Die Beseitigung des entstandenen Schadens wird teuer werden. Ob angesichts der fahrlässig laxen Bauleitung die Haftpflichtversicherung für die Kosten der Schadensbegleichung aufkommen wird, dürfte fraglich sein.
Wenn das üble Loch wieder zugemauert, gewissermaßen kunstgestopft sein wird, wird die Fassade der Bahnhofsfront – neben dem Bahnhofsturm die einzige, heute im Erscheinungsbild unveränderte Partie des bedeutenden Baudenkmals, künftig weiter durchlöchert werden, denn: Architekt Ingenhoven hat geplant, dass über der Pfeilerhalle 25 Löcher entstehen sollen, weil er die zwei dahinter geplanten neuen Hotelstockwerke um mehrere Meter von der Fassade abrückt. Durch die dann ausgehöhlten Fensteröffnungen wird man künftig den Himmel sehen, so wie bei historischen Ruinen.

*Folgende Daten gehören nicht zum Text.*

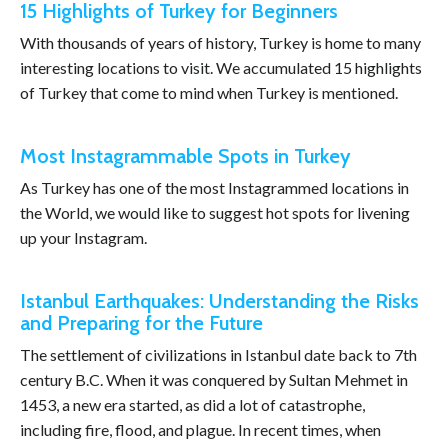
15 Highlights of Turkey for Beginners
With thousands of years of history, Turkey is home to many
interesting locations to visit. We accumulated 15 highlights
of Turkey that come to mind when Turkey is mentioned.
Most Instagrammable Spots in Turkey
As Turkey has one of the most Instagrammed locations in
the World, we would like to suggest hot spots for livening
up your Instagram.
Istanbul Earthquakes: Understanding the Risks
and Preparing for the Future
The settlement of civilizations in Istanbul date back to 7th
century B.C. When it was conquered by Sultan Mehmet in
1453, a new era started, as did a lot of catastrophe,
including fire, flood, and plague. In recent times, when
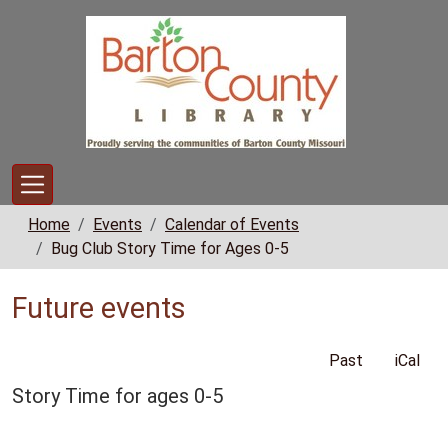
Skip to main content
Home
Events
Calendar of Events
Bug Club Story Time for Ages 0-5
Future events
Past
iCal
Story Time for ages 0-5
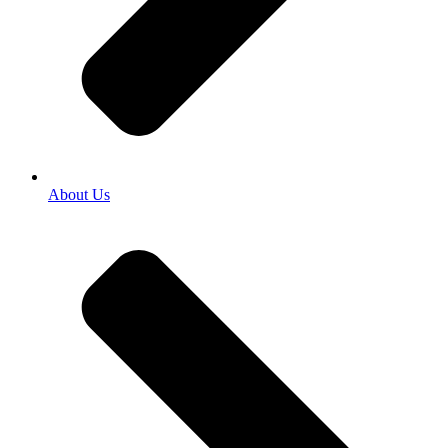
About Us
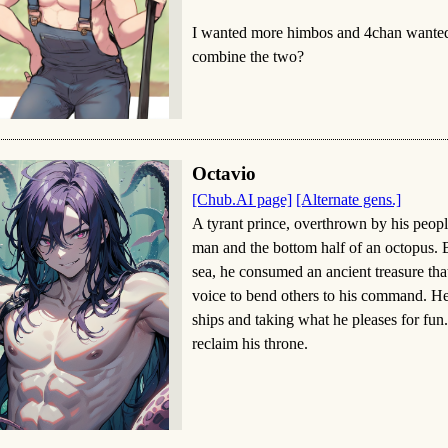
I wanted more himbos and 4chan wante
combine the two?
Octavio
[Chub.AI page]
[Alternate gens.]
A tyrant prince, overthrown by his people
man and the bottom half of an octopus. B
sea, he consumed an ancient treasure th
voice to bend others to his command. He 
ships and taking what he pleases for fun
reclaim his throne.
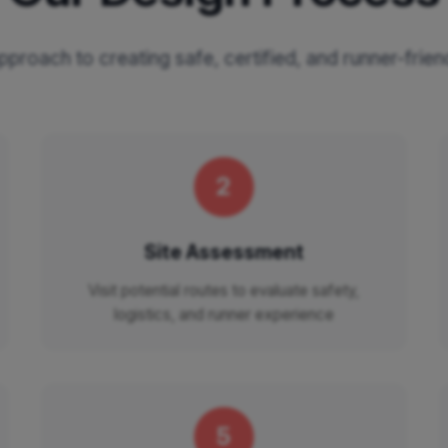
proach to creating safe, certified, and runner-frie
2
Site Assessment
Visit potential routes to evaluate safety,
logistics, and runner experience
5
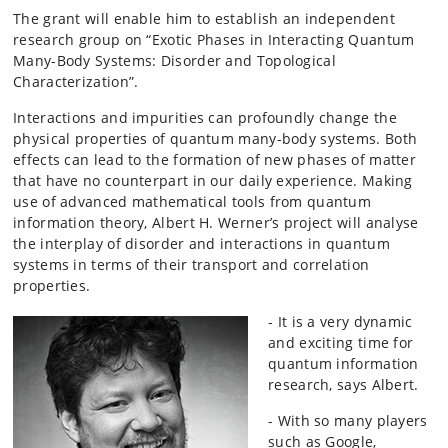
The grant will enable him to establish an independent
research group on “Exotic Phases in Interacting Quantum
Many-Body Systems: Disorder and Topological
Characterization”.
Interactions and impurities can profoundly change the
physical properties of quantum many-body systems. Both
effects can lead to the formation of new phases of matter
that have no counterpart in our daily experience. Making
use of advanced mathematical tools from quantum
information theory, Albert H. Werner’s project will analyse
the interplay of disorder and interactions in quantum
systems in terms of their transport and correlation
properties.
- It is a very dynamic
and exciting time for
quantum information
research, says Albert.
- With so many players
such as Google,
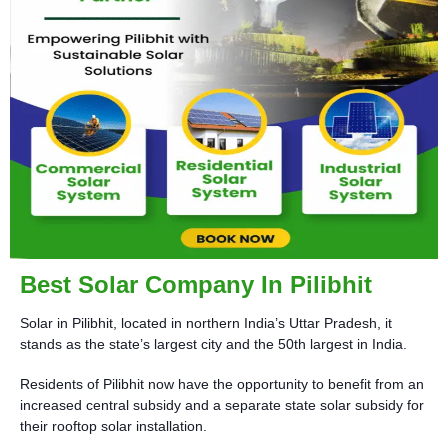
Best Solar Company In Pilibhit
Solar in Pilibhit, located in northern India’s Uttar Pradesh, it
stands as the state’s largest city and the 50th largest in India.
Residents of Pilibhit now have the opportunity to benefit from an
increased central subsidy and a separate state solar subsidy for
their rooftop solar installation.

Mit dem Architekten und Bonatz-Enkel Peter Dübbers zusammen hab ich mich gegen diese denkmalpflegerisch nicht hinzunehmende Ruinierung der Bahnhofsfassade engagiert und in Brandbriefen an Ingenhoven, an die Stadtverwaltung und an das Regierungspräsidium – nichts erreicht, obwohl wir eine praktikable und kostengünstige Planvariante vorgeschlagen hatten, nämlich die untere der beiden aufgesetzten Hotel-Etagen bis an die Fassade vorzuziehen, sodass die vorhandenen Fenster ihre bisherige Funktion behalten würden.
Die ärgerliche Begründung der Ablehnungen war die Botschaft von Baubürgermeister Peter Pätzold, das Landesamt für Denkmalpflege habe den Ingenhoven-Plänen angeblich zugestimmt! Die Wahrheit war indes: meiner zuständigen Kollegin hatte man weisgemacht, die Hotelpläne seien im früheren Planfeststellungsverfahren für den Tiefbahnhof bereits abgesegnet worden...
Auf weitere Einzelheiten muss ich hier aus Zeitgründen verzichten.
Eins ist mir – einmal wieder – klar geworden: Das verkorkste, verstolperte, vermessene Bauvorhaben wird weiter – bundesweit – negative Schlagzeilen produzieren; es wird uns weiterhin viel Zündstoff für unseren Protest liefern, es wird unser alternatives UMSTIEG-Konzept immer dringlicher erkennen lassen und nicht verhindern können, dass wir – OBEN BLEIBEN !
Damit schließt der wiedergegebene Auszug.